La final de la Champions 2029 en el Camp Nou abre una nueva vía económica para el Barcelona
La UEFA ha confirmado que el Camp Nou acogerá la final de la Champions League de 2029, fijada para el 2 de junio, en una decisión que refuerza el peso del estadio en la proyección económica del Barcelona. El club, eso sí, todavía no sabe qué cantidad recibirá de forma directa por un evento cuyo control comercial seguirá en manos del organismo europeo.
El Camp Nou será la sede de la final de la Champions League de 2029, una designación oficial de la UEFA que coloca al estadio azulgrana en el centro de uno de los grandes acontecimientos del fútbol europeo. La cita ya tiene fecha: 2 de junio de 2029.
La elección llega en un momento especialmente sensible para el Barcelona, que ha ido recuperando músculo financiero con el regreso progresivo a su estadio. La entidad cerró la temporada 2025/26 con 1.060 millones de euros de ingresos ordinarios, una cifra récord que el propio club vinculó a la vuelta de la actividad al recinto.
El estadio gana peso en las cuentas azulgranas
De cara al curso 2026/27, el presupuesto del Barça contempla 1.195 millones de euros de ingresos de explotación y un coste deportivo de 636 millones. Las previsiones parten de disputar toda la temporada en el Camp Nou y de ir ampliando el aforo de manera gradual a lo largo del año.
Ese potencial económico no se limita al primer equipo. Joan Laporta ya apuntó en la Asamblea de 2025 que, con el estadio completado, el Camp Nou podría llegar a generar unos 400 millones de euros anuales ligados a su explotación, sumando distintas áreas de negocio.
La final de la Champions se suma ahora a ese escenario. El recinto tendrá una capacidad prevista de entre 104.600 y 105.000 espectadores, además de unas 9.000 localidades VIP, un elemento clave para un partido de este calibre desde el punto de vista comercial.

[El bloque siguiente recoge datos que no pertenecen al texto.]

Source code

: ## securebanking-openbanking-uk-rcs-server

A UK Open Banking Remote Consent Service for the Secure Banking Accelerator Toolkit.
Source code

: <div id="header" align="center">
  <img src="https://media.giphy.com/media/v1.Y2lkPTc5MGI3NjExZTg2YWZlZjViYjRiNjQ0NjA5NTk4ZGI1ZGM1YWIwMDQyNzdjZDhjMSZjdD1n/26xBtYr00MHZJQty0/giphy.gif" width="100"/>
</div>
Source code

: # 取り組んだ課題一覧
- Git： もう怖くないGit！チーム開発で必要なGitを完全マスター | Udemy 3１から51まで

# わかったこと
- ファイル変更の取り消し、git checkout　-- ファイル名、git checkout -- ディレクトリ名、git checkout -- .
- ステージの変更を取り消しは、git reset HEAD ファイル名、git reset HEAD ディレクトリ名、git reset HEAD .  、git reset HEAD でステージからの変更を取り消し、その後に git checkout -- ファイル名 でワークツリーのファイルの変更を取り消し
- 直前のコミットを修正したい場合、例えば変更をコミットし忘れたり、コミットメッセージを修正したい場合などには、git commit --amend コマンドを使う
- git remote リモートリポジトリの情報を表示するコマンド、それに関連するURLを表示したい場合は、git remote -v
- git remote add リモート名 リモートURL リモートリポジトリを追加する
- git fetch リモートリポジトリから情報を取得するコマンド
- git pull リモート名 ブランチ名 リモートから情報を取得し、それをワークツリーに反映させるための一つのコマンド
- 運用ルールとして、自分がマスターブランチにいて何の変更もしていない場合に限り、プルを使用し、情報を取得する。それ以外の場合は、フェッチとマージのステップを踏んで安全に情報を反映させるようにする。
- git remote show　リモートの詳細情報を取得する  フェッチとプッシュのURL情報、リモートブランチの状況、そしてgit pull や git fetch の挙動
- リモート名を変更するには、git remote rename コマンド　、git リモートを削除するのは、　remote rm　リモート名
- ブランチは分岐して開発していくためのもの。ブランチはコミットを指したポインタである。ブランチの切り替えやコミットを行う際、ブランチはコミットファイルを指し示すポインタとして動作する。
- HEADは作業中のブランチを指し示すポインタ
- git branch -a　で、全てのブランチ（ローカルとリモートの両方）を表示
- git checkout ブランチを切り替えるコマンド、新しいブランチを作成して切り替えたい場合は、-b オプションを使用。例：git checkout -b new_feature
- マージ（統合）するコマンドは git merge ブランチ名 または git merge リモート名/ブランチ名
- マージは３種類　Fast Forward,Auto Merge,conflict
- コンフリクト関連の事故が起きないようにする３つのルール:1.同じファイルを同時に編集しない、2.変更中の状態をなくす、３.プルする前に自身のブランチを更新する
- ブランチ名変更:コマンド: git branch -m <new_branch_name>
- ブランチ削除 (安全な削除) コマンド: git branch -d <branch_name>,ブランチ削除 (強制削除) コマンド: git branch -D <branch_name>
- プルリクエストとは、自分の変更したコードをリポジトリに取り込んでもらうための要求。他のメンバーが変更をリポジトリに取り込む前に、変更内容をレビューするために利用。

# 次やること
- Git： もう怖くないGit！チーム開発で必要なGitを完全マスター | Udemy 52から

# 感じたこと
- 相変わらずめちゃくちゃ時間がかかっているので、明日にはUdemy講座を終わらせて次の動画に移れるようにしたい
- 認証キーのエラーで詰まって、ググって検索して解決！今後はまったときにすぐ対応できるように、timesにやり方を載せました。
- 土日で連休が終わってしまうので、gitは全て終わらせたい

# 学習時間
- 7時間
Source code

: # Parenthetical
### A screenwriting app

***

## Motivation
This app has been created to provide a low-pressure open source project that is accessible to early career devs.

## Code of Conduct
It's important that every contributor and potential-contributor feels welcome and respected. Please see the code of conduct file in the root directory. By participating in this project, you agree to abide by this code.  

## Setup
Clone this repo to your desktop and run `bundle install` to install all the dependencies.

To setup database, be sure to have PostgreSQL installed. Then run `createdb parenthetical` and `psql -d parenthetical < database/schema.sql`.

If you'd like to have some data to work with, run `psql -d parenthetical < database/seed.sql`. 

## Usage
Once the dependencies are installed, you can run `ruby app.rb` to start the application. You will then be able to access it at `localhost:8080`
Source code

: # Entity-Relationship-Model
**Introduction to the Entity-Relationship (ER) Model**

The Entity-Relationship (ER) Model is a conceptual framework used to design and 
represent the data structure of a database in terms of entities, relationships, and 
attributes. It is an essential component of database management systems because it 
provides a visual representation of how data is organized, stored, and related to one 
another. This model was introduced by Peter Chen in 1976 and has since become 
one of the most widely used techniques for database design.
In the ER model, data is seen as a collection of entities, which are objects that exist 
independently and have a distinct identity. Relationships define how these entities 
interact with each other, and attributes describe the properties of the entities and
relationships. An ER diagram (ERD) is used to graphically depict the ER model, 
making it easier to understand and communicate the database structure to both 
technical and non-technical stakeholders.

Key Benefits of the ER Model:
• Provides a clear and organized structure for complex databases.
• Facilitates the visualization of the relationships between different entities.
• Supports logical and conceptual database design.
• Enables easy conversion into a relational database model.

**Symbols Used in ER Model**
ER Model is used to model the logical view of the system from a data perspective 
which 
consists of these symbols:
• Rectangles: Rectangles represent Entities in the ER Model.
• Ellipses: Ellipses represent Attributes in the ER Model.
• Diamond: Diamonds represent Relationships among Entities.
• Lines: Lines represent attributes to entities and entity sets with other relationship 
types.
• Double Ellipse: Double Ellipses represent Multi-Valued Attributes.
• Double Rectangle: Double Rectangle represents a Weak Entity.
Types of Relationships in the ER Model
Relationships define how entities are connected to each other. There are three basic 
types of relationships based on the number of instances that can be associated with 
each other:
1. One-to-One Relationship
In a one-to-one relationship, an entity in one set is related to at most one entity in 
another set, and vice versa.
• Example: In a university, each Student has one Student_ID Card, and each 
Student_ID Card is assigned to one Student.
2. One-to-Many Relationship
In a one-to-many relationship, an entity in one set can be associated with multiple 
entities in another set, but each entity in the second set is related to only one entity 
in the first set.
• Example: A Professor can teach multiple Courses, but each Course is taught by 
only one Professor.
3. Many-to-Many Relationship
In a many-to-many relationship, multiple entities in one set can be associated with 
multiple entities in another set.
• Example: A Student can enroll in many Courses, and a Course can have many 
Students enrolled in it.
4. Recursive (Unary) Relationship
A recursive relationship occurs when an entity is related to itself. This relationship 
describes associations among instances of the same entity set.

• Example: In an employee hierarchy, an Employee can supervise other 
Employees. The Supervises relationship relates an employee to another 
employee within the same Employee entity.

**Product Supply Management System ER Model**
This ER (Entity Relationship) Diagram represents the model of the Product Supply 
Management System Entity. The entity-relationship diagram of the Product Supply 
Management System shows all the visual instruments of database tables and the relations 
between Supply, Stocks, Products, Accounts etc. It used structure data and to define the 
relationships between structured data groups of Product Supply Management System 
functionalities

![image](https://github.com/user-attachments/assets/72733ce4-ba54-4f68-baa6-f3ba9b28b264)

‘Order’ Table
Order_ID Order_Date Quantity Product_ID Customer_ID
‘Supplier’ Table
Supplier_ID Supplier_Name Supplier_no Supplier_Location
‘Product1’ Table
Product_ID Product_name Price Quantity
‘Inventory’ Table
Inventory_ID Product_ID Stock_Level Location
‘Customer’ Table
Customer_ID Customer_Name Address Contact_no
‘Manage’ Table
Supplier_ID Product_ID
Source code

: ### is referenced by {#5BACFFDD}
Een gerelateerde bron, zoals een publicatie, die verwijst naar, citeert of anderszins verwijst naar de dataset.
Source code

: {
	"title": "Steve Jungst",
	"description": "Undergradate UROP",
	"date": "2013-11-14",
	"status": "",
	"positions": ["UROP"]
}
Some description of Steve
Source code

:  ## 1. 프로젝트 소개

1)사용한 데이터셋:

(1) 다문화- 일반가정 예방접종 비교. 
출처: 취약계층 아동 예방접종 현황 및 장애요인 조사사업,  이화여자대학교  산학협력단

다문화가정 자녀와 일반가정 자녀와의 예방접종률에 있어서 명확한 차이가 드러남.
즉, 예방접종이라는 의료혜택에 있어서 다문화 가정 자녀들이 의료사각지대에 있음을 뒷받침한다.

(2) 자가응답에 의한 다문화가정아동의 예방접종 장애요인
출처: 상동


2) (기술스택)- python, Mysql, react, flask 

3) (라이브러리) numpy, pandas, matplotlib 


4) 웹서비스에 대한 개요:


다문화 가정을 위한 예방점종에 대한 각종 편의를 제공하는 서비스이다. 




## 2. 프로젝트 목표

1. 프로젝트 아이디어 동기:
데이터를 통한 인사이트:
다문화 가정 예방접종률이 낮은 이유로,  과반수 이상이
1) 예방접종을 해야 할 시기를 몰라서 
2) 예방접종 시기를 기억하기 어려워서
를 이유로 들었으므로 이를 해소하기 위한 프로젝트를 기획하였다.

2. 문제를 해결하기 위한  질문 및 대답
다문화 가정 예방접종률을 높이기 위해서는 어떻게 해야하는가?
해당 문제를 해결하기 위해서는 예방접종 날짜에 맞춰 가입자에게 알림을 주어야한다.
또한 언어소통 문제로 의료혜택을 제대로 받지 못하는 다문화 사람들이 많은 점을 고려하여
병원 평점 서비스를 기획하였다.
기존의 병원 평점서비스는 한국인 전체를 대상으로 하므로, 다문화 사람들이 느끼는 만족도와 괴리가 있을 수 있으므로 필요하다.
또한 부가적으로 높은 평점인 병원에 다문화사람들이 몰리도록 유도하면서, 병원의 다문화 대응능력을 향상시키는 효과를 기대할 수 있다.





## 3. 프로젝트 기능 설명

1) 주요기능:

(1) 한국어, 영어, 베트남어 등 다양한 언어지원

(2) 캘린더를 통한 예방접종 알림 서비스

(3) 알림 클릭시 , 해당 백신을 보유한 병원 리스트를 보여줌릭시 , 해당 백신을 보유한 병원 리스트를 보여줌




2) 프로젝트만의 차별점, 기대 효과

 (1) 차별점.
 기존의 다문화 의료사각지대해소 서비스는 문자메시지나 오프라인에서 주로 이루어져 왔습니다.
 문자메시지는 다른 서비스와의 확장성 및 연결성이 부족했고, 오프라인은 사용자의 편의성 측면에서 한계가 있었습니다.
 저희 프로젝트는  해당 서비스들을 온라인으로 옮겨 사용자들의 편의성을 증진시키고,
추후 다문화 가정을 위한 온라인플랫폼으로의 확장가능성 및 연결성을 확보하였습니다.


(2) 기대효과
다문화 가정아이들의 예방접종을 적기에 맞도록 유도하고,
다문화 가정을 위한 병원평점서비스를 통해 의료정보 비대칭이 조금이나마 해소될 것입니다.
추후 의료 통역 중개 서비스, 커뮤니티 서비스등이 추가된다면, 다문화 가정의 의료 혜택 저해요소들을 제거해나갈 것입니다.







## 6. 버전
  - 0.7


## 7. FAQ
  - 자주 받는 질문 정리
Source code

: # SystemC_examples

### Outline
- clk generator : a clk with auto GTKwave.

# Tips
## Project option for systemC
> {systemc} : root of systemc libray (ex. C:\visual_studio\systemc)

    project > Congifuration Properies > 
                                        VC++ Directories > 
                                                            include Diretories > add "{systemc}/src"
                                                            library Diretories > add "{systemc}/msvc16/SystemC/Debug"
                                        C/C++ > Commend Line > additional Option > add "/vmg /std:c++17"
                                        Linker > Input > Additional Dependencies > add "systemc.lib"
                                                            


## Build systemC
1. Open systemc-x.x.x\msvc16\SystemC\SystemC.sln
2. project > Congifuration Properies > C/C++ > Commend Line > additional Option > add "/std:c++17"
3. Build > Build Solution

La UEFA controla la taquilla de la final
La gran matización está en el reparto de ese negocio. Según el reglamento financiero de la UEFA, el organismo europeo conserva el control sobre los derechos de las entradas de la final y decide tanto la distribución de localidades como los precios, por lo que no existe una taquilla tradicional que el Barcelona pueda contabilizar íntegramente.
Eso no impide que el impacto sea relevante para el club. El Camp Nou será el centro operativo del encuentro y el Barcelona forma parte de la candidatura junto al Ayuntamiento de Barcelona, la Generalitat y la RFEF, con las garantías técnicas, contractuales e institucionales ya presentadas ante la UEFA.
La propia ciudad también ha defendido el valor de este tipo de eventos como motor de actividad turística y económica, aunque esos beneficios no se traducen de manera automática en ingresos directos para la entidad azulgrana. El efecto real dependerá de las condiciones definitivas y del reparto que se establezca.
Por ahora, el Barcelona sabe que el 2 de junio de 2029 tendrá en su estadio una final de Champions y que ese escaparate reforzará el proyecto de explotación del Camp Nou, pero la cantidad que pueda acabar entrando en sus cuentas seguirá pendiente de la letra pequeña que marque la UEFA.